Where you may run into a problem in C with bit endianness is if you ever use a bit field. This is a rarely used (for this reason and a few others) "feature" of C that allows you to tell the compiler how many bits a member of a struct will use.
struct thing {
unsigned y:1; // y will be one bit and can have the values 0 and 1
signed z:1; // z can only have the values 0 and -1
unsigned a:2; // a can be 0, 1, 2, or 3
unsigned b:4; // b is just here to take up the rest of the a byte
};
In this the bit endianness is compiler dependant. Should y be the most or least significant bit in a thing? Who knows? If you care about the bit ordering (describing things like the layout of a IPv4 packet header, control registers of device, or just a storage formate in a file) then you probably don't want to worry about some different compiler doing this the wrong way. Also, compilers aren't always as smart about how they work with bit fields as one would hope.

This line here:
temp = *( (bool*)ptr + i );
... when you do pointer arithmetic like this, the compiler moves the pointer on by the number you added times the sizeof the thing you are pointing to. Because you are casting your void* to a bool*, the compiler will be moving the pointer along by the size of one "bool", which is probably just an int under the covers, so you'll be printing out memory from further along than you thought.

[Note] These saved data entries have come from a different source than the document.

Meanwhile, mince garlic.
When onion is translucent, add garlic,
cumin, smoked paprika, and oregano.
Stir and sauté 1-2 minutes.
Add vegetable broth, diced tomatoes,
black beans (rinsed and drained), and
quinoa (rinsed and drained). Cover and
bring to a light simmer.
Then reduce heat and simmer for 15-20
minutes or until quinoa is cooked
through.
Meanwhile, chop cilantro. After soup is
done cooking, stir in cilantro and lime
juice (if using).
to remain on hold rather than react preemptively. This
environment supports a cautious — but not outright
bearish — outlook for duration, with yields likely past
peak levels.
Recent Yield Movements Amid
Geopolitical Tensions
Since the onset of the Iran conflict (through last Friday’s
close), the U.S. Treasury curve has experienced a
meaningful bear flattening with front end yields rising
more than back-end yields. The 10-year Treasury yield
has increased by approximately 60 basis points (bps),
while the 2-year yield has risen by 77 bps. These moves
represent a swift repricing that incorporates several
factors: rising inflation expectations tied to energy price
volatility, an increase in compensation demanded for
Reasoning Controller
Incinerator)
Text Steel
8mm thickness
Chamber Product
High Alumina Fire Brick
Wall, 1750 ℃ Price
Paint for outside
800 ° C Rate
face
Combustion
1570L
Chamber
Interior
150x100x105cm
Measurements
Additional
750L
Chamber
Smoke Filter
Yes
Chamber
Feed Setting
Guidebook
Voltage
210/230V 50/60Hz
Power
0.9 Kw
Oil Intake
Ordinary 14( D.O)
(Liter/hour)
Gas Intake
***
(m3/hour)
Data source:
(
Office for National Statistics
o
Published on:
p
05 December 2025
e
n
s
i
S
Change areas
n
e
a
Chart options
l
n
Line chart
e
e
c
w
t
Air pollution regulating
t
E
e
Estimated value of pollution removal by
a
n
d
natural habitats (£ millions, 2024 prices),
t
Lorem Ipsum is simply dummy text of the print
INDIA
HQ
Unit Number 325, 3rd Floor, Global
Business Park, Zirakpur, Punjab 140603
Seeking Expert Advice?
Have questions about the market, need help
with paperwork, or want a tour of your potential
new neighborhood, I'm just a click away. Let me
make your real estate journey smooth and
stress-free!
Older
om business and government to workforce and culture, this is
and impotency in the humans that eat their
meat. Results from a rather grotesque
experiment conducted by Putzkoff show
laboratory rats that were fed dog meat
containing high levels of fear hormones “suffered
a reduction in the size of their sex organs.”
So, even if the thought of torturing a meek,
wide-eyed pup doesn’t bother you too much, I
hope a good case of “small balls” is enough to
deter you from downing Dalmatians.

You can't address the individual bits in a byte, so it's almost meaningless to ask which way round they are stored. (Your machine can store them whichever way it wants and you won't be able to tell). The only time you might care about it is when you come to actually spit bits out over a physical interface like I2C or RS232 or similar, where you have to actually spit the bits out one-by-one. Even then, though, the protocol would define which order to spit the bits out in, and the device driver code would have to translate between "an int with value 0xAABBCCDD" and "a bit sequence 11100011... [whatever] in protocol order".